Various studies worldwide, including in the Netherlands, show that a relatively high percentage of people (around 90%) have confidence in science in general. What is worrying, however, is that 40% claim to be skeptical about science that is not in line with their personal views at the same time. We see this reflected in science rejection on themes such as climate change and the coronavirus pandemic. This is a worrying development, as the global impact of this rejection is very high. How can we explain this phenomenon?
So far, researchers have focused mainly on ideological and religious views and knowledge of science as explanations for distrust regarding specific themes. For example, ideological reasons appear to play a role in distrust regarding climate science, while knowledge of science plays a role in distrust regarding the genetic modification of food.

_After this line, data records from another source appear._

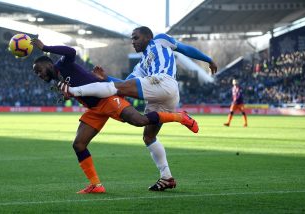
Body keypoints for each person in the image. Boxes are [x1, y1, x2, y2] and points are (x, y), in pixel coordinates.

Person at [59, 26, 217, 191]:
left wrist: (208, 59)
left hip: (163, 81)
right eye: (132, 39)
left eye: (136, 38)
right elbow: (125, 84)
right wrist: (106, 78)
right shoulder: (141, 66)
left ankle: (72, 90)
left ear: (148, 37)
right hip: (161, 95)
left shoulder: (160, 40)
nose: (133, 42)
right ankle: (166, 177)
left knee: (117, 89)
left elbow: (185, 49)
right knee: (149, 137)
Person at [31, 38, 197, 194]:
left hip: (108, 98)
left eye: (39, 70)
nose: (38, 75)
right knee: (79, 145)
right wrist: (70, 95)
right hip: (94, 109)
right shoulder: (57, 81)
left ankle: (180, 117)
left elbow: (71, 51)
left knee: (139, 121)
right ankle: (96, 185)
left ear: (48, 64)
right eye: (36, 74)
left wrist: (45, 48)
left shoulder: (63, 64)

Psychologists from the University of Amsterdam and Durham University looked for a psychological explanation for distrust in science regarding various themes. By doing so, they hoped to gain a better understanding of science rejection and provide tools to help increase confidence in science.
A tool to measure psychological distance
The psychologists developed a tool, PSYDISC, that makes it possible to relate “psychological distance” to distrust in science. Psychological distance is about how far removed or close something feels to yourself and your time and place. What people experience as further removed is often kept at a distance, whereas what feels closer to home has a much greater impact on our behavior. For many people, science can feel distant and like an obscure process, the usefulness of which they cannot quite grasp.

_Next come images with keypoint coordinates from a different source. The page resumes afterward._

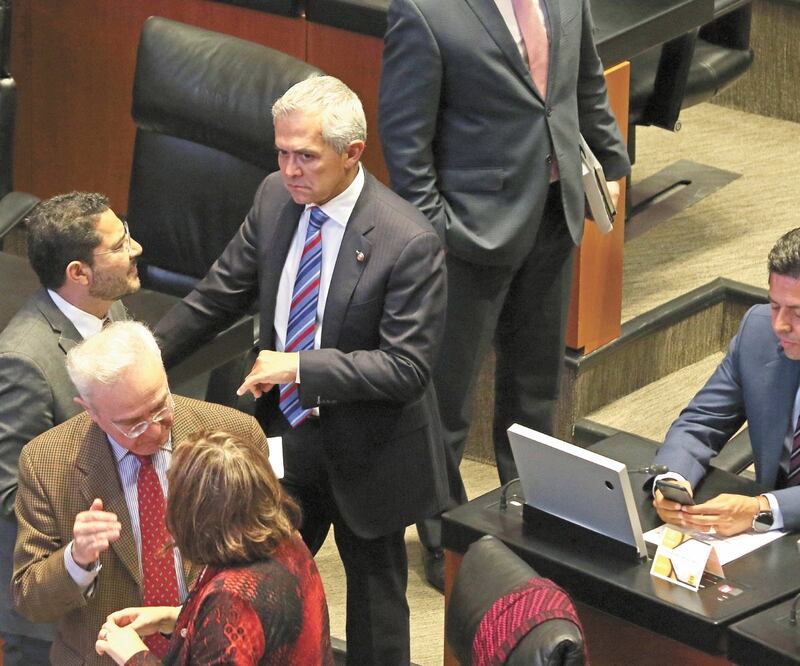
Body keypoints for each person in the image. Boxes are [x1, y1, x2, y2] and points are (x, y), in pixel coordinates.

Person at [155, 75, 449, 665]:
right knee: (259, 583)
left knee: (376, 614)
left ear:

The scientists tested this tool among a group of 1,630 people in the U.S. and the U.K. To what extent do these people regard scientists as similar to them? Are they experiencing the results of science in the here and now? Do they think those results are applicable in their everyday life?

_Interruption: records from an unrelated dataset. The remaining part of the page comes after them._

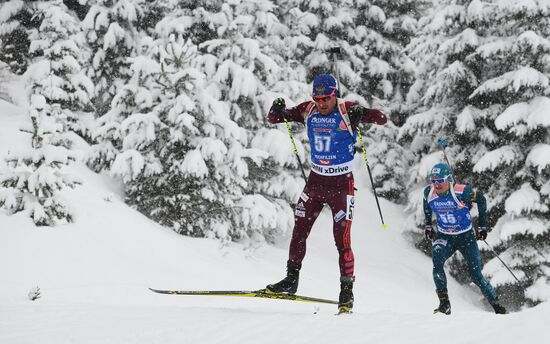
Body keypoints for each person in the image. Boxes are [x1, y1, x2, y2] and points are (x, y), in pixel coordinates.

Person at [264, 73, 387, 313]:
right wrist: (276, 108)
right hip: (316, 182)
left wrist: (362, 113)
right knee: (299, 229)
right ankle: (291, 280)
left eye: (326, 99)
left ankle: (346, 292)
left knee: (341, 239)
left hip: (342, 186)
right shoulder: (307, 110)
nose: (321, 103)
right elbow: (274, 118)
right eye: (317, 98)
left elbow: (381, 118)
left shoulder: (345, 110)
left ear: (335, 95)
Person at [423, 162, 507, 314]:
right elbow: (426, 204)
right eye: (433, 181)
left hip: (465, 237)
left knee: (476, 275)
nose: (436, 185)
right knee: (437, 262)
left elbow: (481, 199)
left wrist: (482, 226)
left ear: (449, 179)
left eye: (440, 181)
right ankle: (444, 305)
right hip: (445, 236)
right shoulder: (429, 192)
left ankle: (498, 306)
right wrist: (428, 225)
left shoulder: (461, 192)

These data were subsequently linked to information about a person’s ideological or religious views, their knowledge of science, confidence in science and actual behavior. Specifically, the scientists looked at the themes of climate change, vaccinations, evolution, the genetic modification of food and genetic editing in humans.
A greater distance leads to greater distrust
The psychologists discovered that distrust in science is greater on all themes when people experience science as more distant—regardless of their ideology, knowledge and views. Their tool was also able to predict actual behavior, such as coronavirus vaccination refusal. “We posit and show that perceiving science as distant, that is, as evaluating science as a hypothetical undertaking happening in faraway places, directed toward the future and conducted by dissimilar and unapproachable people, directly relates to negative evaluations of science,” the scientists say.
These findings also relate to the Dutch education minister’s worry about the increasing distance between science and society. In a lecture in Leiden, the minister stated that part of society is unreceptive to science, “even in matters of life and death.” He feels that this gap must be narrowed, which he considers a task for both science and politics.